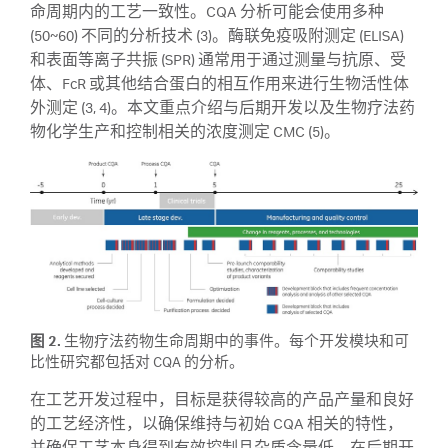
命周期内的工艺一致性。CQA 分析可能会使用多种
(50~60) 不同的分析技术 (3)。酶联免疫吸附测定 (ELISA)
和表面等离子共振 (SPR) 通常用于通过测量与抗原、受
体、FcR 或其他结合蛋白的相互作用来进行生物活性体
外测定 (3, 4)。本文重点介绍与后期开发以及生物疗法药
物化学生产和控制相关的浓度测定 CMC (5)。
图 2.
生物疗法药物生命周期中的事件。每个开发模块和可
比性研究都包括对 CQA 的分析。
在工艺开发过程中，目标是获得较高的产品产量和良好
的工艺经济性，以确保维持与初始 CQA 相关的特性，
--
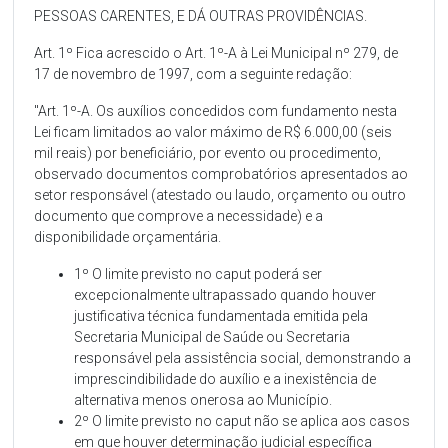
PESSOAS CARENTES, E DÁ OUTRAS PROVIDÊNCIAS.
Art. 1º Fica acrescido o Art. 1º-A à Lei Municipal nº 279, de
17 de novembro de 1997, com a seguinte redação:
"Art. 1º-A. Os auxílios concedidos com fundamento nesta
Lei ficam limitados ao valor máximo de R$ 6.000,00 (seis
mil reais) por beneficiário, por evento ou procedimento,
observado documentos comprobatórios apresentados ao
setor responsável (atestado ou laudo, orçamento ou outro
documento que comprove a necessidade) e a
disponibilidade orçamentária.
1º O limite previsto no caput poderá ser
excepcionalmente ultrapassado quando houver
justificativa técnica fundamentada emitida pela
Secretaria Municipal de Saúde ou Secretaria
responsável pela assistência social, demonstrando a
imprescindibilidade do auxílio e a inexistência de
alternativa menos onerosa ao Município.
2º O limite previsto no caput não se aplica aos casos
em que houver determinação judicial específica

# What is needed
Take the lines above from the one containing "Secretaria Municipal de Saúde ou Secretaria" to the one containing "em que houver" and retype them exactly, both ends included, with nothing added.

# Task solution
Secretaria Municipal de Saúde ou Secretaria
responsável pela assistência social, demonstrando a
imprescindibilidade do auxílio e a inexistência de
alternativa menos onerosa ao Município.
2º O limite previsto no caput não se aplica aos casos
em que houver determinação judicial específica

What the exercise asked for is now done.